#1
I've been doing some serious reading through the theory sticky and I am extremely happy to be able to say that this stuff is actually starting to make some sense. Scales, chords, it's all starting to make more sense now. I have a question. The sticky mentioned "Natural minor- minor, m7, m9, m11, m11(b13). It fits well into minor chord progressions and works in almost any style of music. You'll find this scale mostly in metal, rock, and it fits over power chords in a rock/metal song. Ex. Using each root's minor scale in a G5 D5 E5 A5 progression works in a rock scenario." What I don't get is the part about where it says use each root's minor scale. Why would you do that over that progression? Wouldn't that be jumping in and out of key if you changed from G minor to D minor etc? I have been under the impression that if the song was in G minor for example, you solo in G minor and don't jump around to other minor scales. I hope I'm able to make myself clear to you guys. Thanks for the help.
#2
you can do either. because 5th chords only contain two notes the root and the fifth, and all those chords contain just one interval (a fifth) it's easy to fit different notes / scales over the chords without causing any harmonic clash.

You could play a G minor scale over the progression in your example, and it would sound fine. the G5 chord contains G and D, which are both in G natural minor (root and fifth). The D5 contains D and A, also both appear in the G scale (fifth and minor seventh). The E5 contains E and B, which are actually more friendly to G major, but if you just play G, C and D notes over that chord, you could still remain in G minor. The A5 contains A and E, which can also work in G minor.

What you will find is that certain notes will work better than others over the chords.

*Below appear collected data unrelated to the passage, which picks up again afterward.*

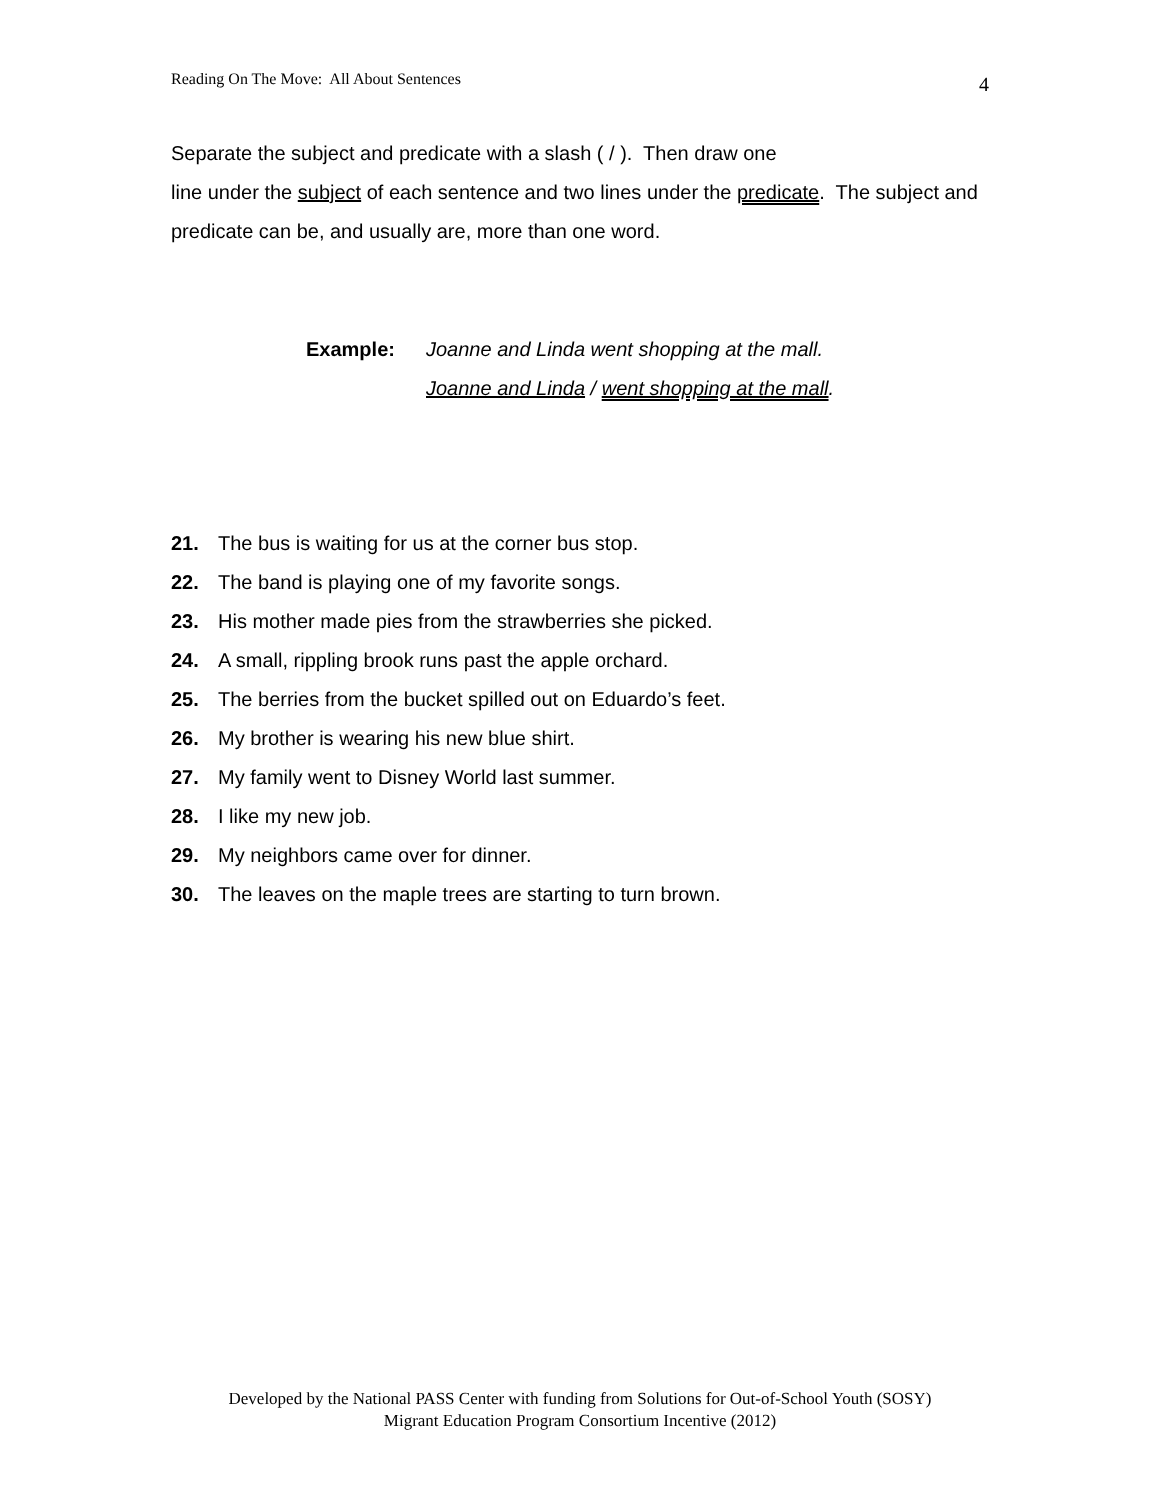Reading On The Move: All About Sentences 4
Separate the subject and predicate with a slash ( / ). Then draw one
line under the subject of each sentence and two lines under the predicate. The subject and predicate can be, and usually are, more than one word.
Example: Joanne and Linda went shopping at the mall.
Joanne and Linda / went shopping at the mall.
21. The bus is waiting for us at the corner bus stop.
22. The band is playing one of my favorite songs.
23. His mother made pies from the strawberries she picked.
24. A small, rippling brook runs past the apple orchard.
25. The berries from the bucket spilled out on Eduardo’s feet.
26. My brother is wearing his new blue shirt.
27. My family went to Disney World last summer.
28. I like my new job.
29. My neighbors came over for dinner.
30. The leaves on the maple trees are starting to turn brown.
Developed by the National PASS Center with funding from Solutions for Out-of-School Youth (SOSY)
Migrant Education Program Consortium Incentive (2012)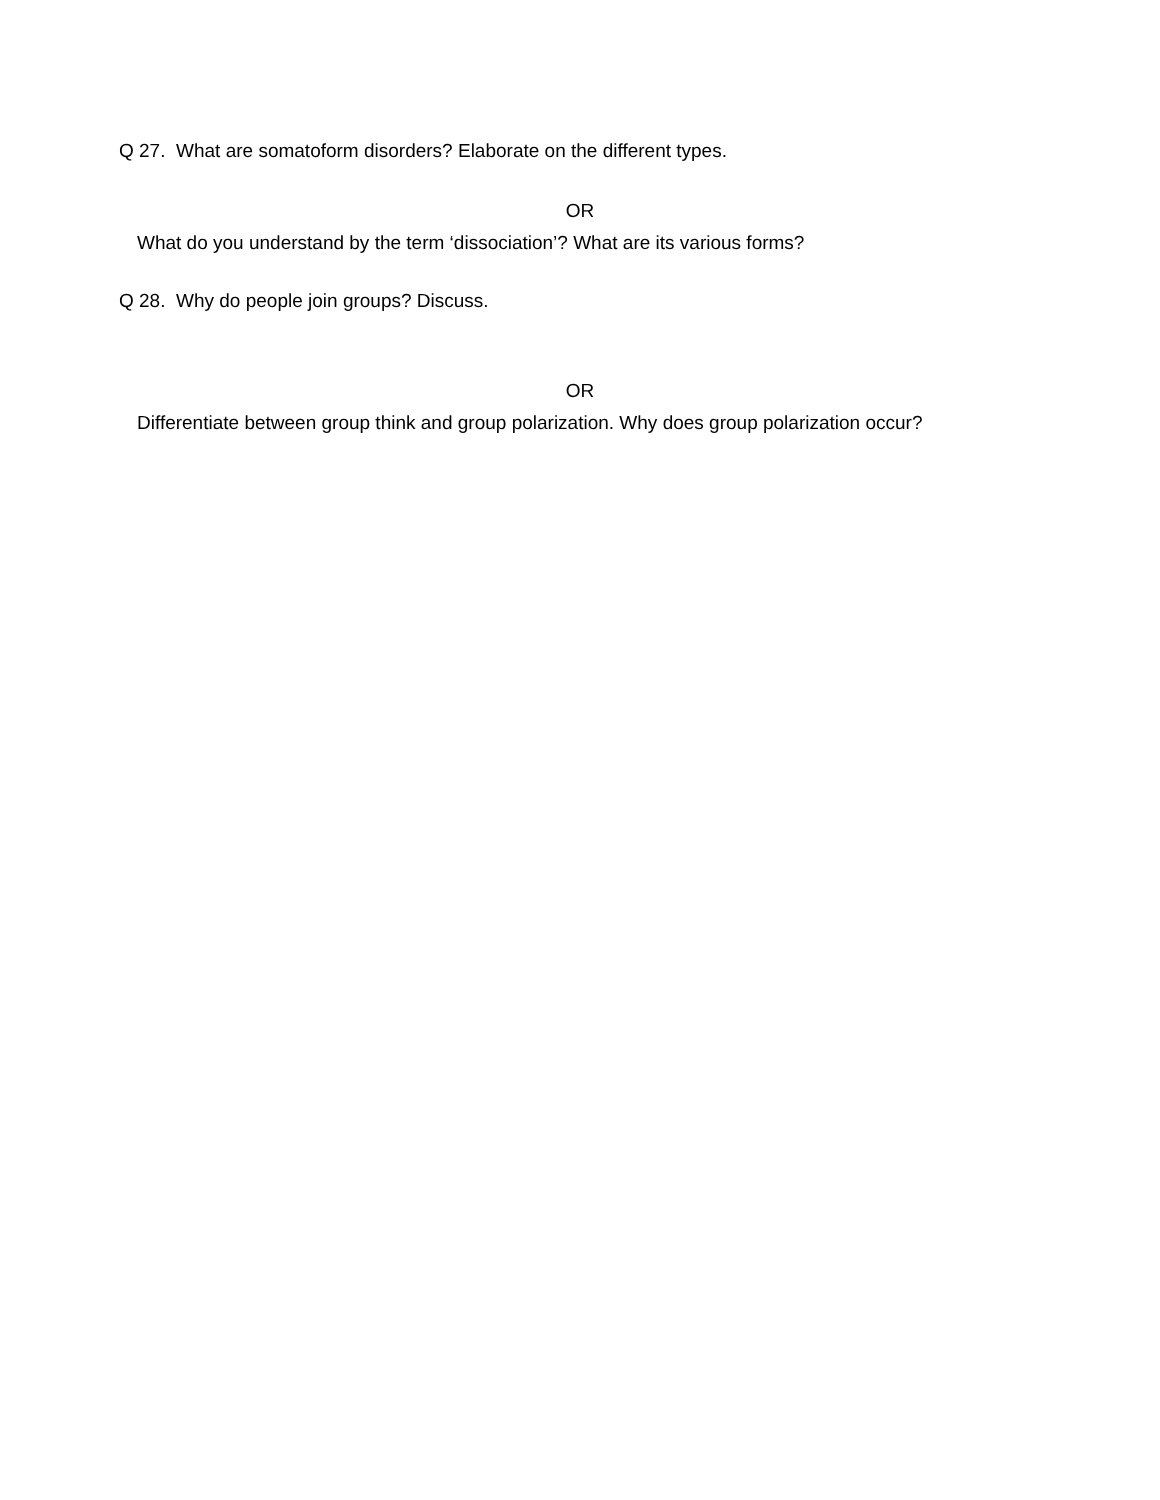Q 27. What are somatoform disorders? Elaborate on the different types.
OR
What do you understand by the term ‘dissociation’? What are its various forms?
Q 28. Why do people join groups? Discuss.
OR
Differentiate between group think and group polarization. Why does group polarization occur?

In almost any situation, you can stick with root, fourth, fifth and seventh notes and you'll never sound "bad." The thirds and sixths are the ones that can be dissonant if you play them over the wrong chords, but you can always remember this: if the note you're playing sounds bad, move it one fret in either direction, and you'll be in good territory.

and of course, you can always choose to match the scale you play to each individual chord, but you have to REALLY know where you're going with that idea, or it'll sound too awkward and take the listeners focus away. People often like to hear one instrument remain in one scale while the other instruments move around a progression. it sounds pretty standard, but it's standard because it works.
#3
You don´t have to change the scales.For example, If you´re in thev key of A minor and play A5,F5 to G5 play the A aeolian/natural minor scale over the whole progression. Just because the the chords changes doesn´t mean that you have to change the scale.
#4
I think G5, D5, E5, A5 is just an ugly chord progression lol. But I digress... Gmaj pentatonic scale sound way better than "using each root" over that.

Considering the notes you have (G,A,B,D,E), it would be perfect.

The reason I say it's ugly is because it doesn't sound like it resolves.